Problem
Write out the part of the records that opens with the line containing "What is the" and runs through the end of the records, swapping "chart" for "graph" and keeping everything else the same. Leave the pictures out.

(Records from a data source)
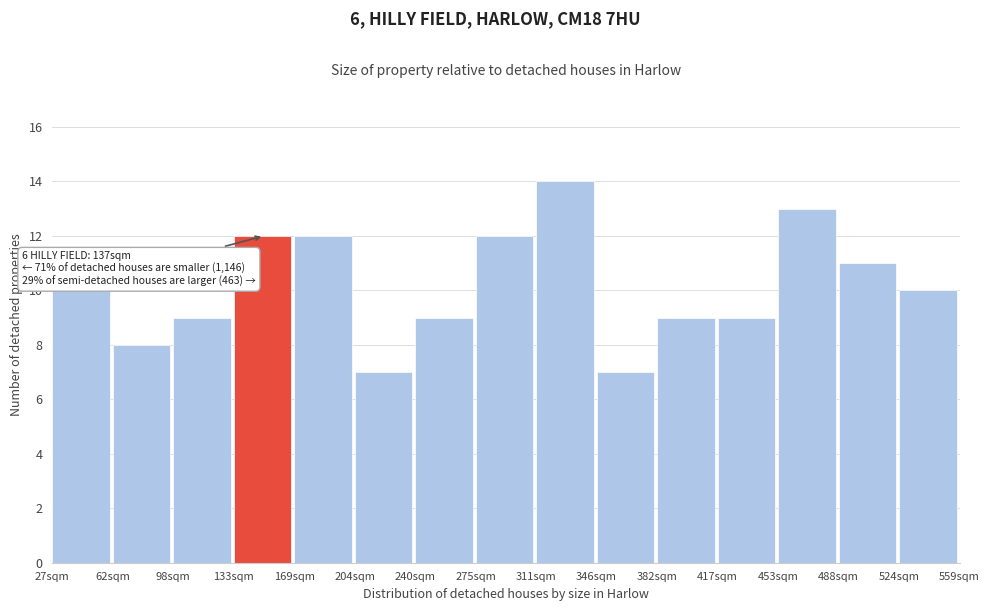

Which range on the x-axis has the tallest bar?

310 to 345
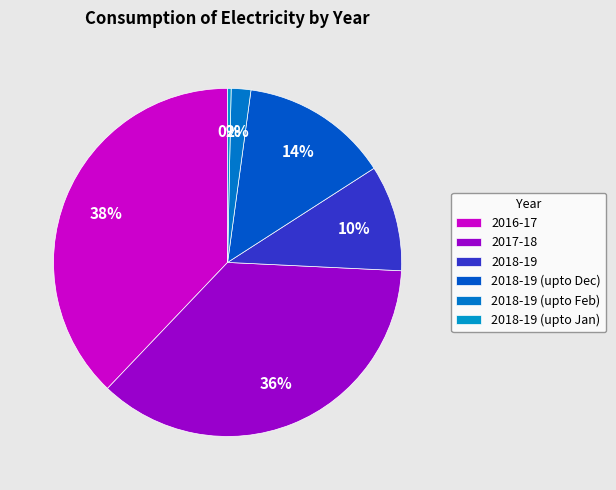

Do 2017-18 and 2018-19 (upto Feb) together represent more than half of the pie?

No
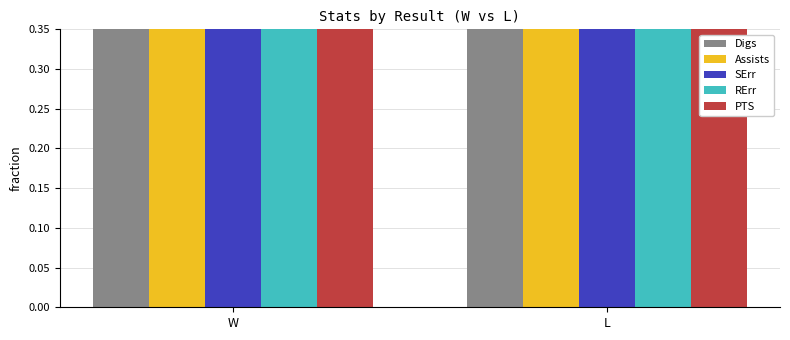

What is the spread (max minus min) of values at W?

2.6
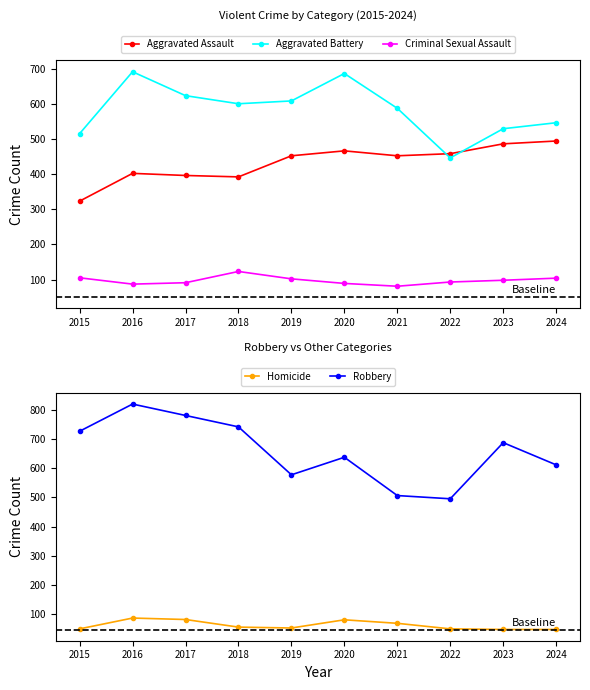

At which category does Aggravated Battery reach its first local valley?

2018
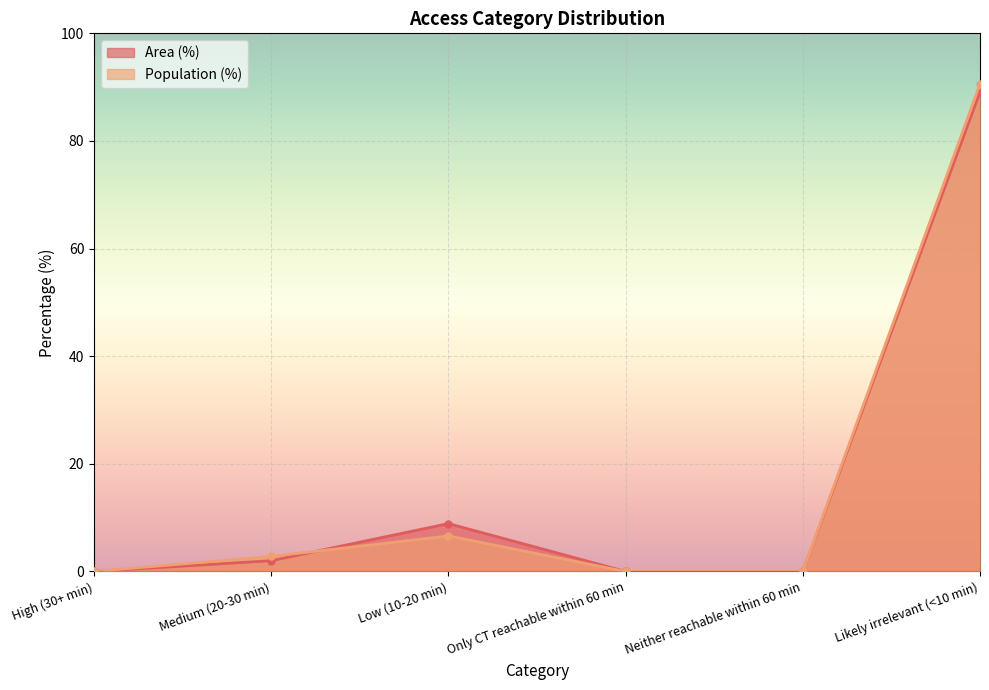

How many lines are shown in the chart?

2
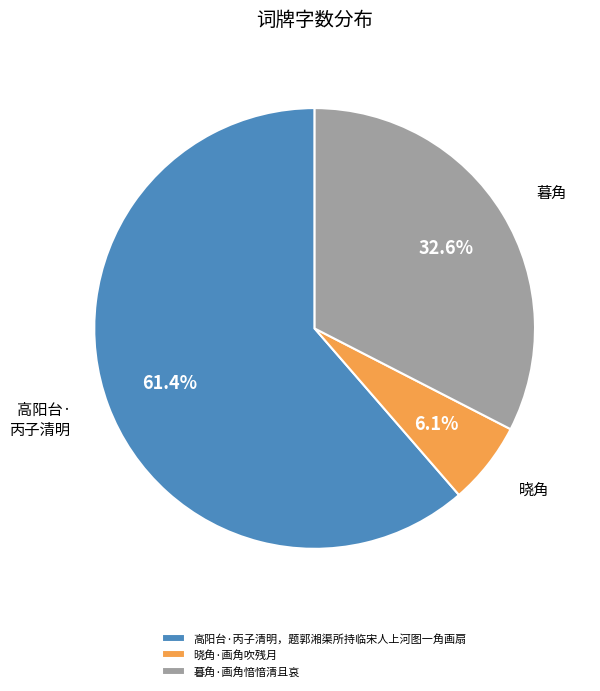

What percentage is the 高阳台·丙子清明，题郭湘渠所持临宋人上河图一角画扇 slice, to the nearest percent?

61%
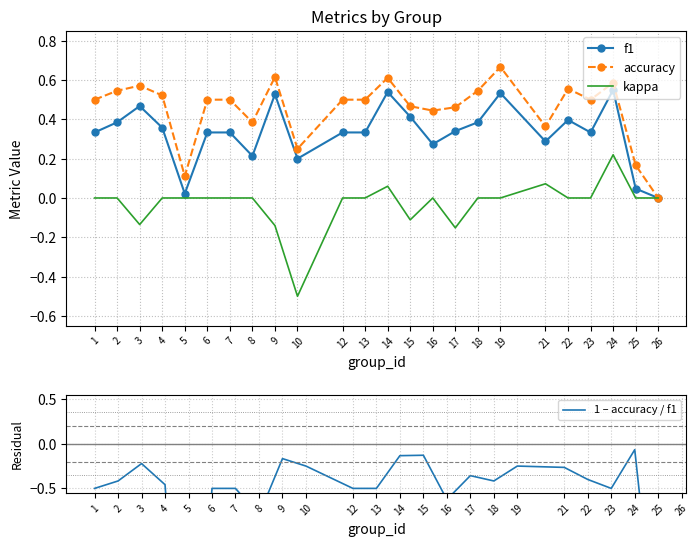

Count the number of categories in the chart.

24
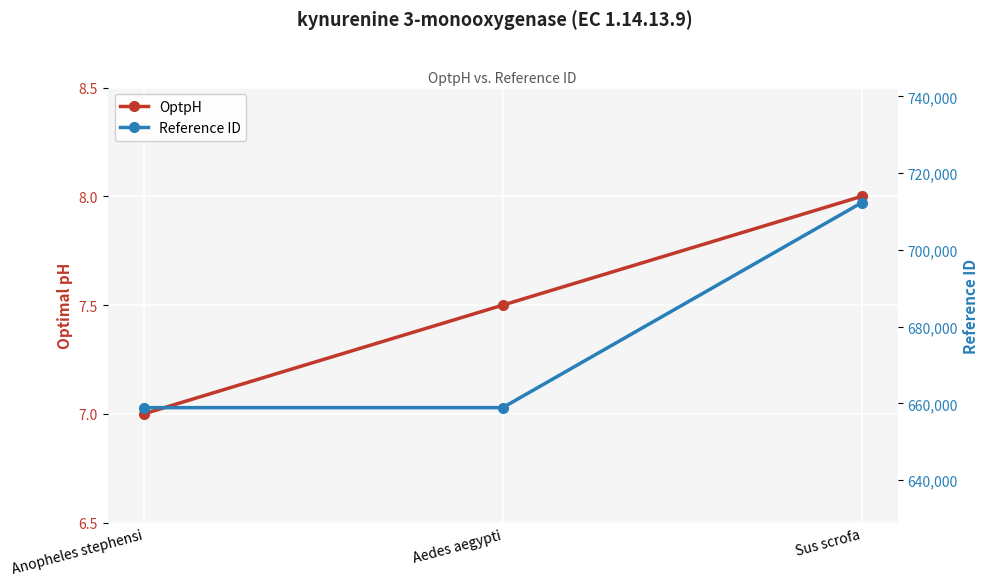

Rank the series by their maximum value, from lowest to highest.

OptpH, Reference ID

Answer to this task
What is the spread (max minus min) of values at W?

2.6

At which category does Aggravated Battery reach its first local valley?

2018

How many lines are shown in the graph?

2

What percentage is the 高阳台·丙子清明，题郭湘渠所持临宋人上河图一角画扇 slice, to the nearest percent?

61%

Count the number of categories in the graph.

24

Rank the series by their maximum value, from lowest to highest.

OptpH, Reference ID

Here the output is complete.